I need to find out a way to ask Kafka for a list of topics. I know I can do that using the kafka-topics.sh script included in the bin\ directory. Once I have this list, I need all the consumers per topic. I could not find a script in that directory, nor a class in the kafka-consumer-api library that allows me to do it.
The reason behind this is that I need to figure out the difference between the topic's offset and the consumers' offsets.
Is there a way to achieve this? Or do I need to implement this functionality in each of my consumers?
Use kafka-consumer-groups.sh
For example
bin/kafka-consumer-groups.sh --list --bootstrap-server localhost:9092
bin/kafka-consumer-groups.sh --describe --group mygroup --bootstrap-server localhost:9092
you can use this for 0.9.0.0. version kafka
./kafka-consumer-groups.sh --list --zookeeper hostname:potnumber
to view the groups you have created. This will display all the consumer group names.

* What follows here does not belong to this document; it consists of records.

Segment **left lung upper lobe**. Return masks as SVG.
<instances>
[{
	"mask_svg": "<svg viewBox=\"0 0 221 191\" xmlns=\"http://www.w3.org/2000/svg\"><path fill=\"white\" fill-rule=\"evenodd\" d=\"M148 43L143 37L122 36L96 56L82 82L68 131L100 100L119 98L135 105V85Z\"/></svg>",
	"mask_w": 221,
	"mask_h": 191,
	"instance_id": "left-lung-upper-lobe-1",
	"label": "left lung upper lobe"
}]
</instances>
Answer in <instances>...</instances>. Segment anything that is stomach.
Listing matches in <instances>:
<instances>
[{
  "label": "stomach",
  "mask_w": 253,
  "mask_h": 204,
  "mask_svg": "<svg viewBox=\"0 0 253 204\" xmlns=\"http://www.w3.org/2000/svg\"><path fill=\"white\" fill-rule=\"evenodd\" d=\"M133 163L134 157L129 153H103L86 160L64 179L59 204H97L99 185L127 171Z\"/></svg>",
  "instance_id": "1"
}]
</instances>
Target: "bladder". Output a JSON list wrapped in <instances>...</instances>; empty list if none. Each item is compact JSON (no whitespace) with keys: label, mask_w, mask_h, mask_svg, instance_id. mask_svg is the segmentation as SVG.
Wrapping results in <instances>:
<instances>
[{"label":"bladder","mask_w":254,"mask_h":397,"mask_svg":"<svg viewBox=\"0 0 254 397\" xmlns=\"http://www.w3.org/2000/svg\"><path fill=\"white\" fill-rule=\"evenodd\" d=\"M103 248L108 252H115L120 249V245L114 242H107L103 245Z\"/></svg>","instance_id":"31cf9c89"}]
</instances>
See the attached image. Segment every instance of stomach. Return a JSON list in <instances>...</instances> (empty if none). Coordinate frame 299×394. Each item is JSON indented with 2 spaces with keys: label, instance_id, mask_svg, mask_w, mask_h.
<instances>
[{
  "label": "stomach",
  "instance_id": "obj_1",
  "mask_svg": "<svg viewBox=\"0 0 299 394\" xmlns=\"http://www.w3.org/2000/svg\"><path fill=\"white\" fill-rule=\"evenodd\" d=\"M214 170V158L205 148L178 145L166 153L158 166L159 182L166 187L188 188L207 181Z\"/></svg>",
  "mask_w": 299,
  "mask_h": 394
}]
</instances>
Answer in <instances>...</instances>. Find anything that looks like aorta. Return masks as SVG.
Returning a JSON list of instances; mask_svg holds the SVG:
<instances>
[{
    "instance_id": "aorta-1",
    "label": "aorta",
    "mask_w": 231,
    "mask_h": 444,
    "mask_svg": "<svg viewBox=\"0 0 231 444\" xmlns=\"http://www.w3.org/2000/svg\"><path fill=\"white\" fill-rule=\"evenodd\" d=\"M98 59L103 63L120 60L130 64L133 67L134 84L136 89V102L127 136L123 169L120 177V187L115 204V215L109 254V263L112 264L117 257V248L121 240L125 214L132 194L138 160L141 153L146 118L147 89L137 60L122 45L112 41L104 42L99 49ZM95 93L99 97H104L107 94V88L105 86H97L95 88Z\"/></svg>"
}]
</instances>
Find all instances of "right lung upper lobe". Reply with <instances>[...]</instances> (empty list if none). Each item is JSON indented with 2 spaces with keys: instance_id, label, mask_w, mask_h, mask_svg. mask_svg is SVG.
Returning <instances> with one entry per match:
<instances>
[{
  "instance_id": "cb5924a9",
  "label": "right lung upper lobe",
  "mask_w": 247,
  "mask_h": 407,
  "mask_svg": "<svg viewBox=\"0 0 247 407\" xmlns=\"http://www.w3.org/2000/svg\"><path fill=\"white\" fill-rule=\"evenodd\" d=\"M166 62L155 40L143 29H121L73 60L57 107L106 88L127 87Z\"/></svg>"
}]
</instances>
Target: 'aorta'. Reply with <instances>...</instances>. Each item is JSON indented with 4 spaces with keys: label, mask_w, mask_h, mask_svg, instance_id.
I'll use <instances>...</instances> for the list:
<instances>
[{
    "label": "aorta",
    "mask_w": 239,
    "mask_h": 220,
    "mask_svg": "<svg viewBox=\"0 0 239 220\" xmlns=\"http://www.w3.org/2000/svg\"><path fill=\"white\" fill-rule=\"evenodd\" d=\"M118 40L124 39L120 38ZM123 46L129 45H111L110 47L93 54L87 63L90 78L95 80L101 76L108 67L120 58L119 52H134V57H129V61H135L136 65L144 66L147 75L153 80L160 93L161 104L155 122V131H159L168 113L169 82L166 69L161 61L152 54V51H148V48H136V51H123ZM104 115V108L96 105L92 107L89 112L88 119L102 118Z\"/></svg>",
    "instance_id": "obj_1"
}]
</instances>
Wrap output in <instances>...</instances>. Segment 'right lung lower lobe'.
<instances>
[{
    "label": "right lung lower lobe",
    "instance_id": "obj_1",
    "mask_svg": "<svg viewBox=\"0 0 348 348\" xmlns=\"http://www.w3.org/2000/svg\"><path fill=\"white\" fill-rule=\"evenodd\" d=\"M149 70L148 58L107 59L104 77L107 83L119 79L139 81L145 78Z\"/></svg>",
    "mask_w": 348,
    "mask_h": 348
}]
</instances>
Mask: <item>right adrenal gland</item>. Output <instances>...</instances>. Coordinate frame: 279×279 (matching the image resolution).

./kafka-consumer-groups.sh --describe --zookeeper hostname:potnumber --describe --group consumer_group_name
To view the details
GROUP, TOPIC, PARTITION, CURRENT OFFSET, LOG END OFFSET, LAG, OWNER
I realize that this question is nearly 4 years old now. Much has changed in Kafka since then. This is mentioned above, but only in small print, so I write this for users who stumble over this question as late as I did.
Offsets by default are now stored in a Kafka Topic (not in Zookeeper any more), see Offsets stored in Zookeeper or Kafka?
There's a kafka-consumer-groups utility which returns all the information, including the offset of the topic and partition, of the consumer, and even the lag (Remark: When you ask for the topic's offset, I assume that you mean the offsets of the partitions of the topic). In my Kafka 2.0 test cluster:
kafka-consumer-groups --bootstrap-server kafka:9092 --describe
--group console-consumer-69763 Consumer group 'console-consumer-69763' has no active members.
TOPIC PARTITION CURRENT-OFFSET LOG-END-OFFSET LAG CONSUMER-ID HOST CLIENT-ID
pytest 0 5 6 1 - - -
``
All the consumers per topic
(Replace --zookeeper with --bootstrap-server to get groups stored by newer Kafka clients)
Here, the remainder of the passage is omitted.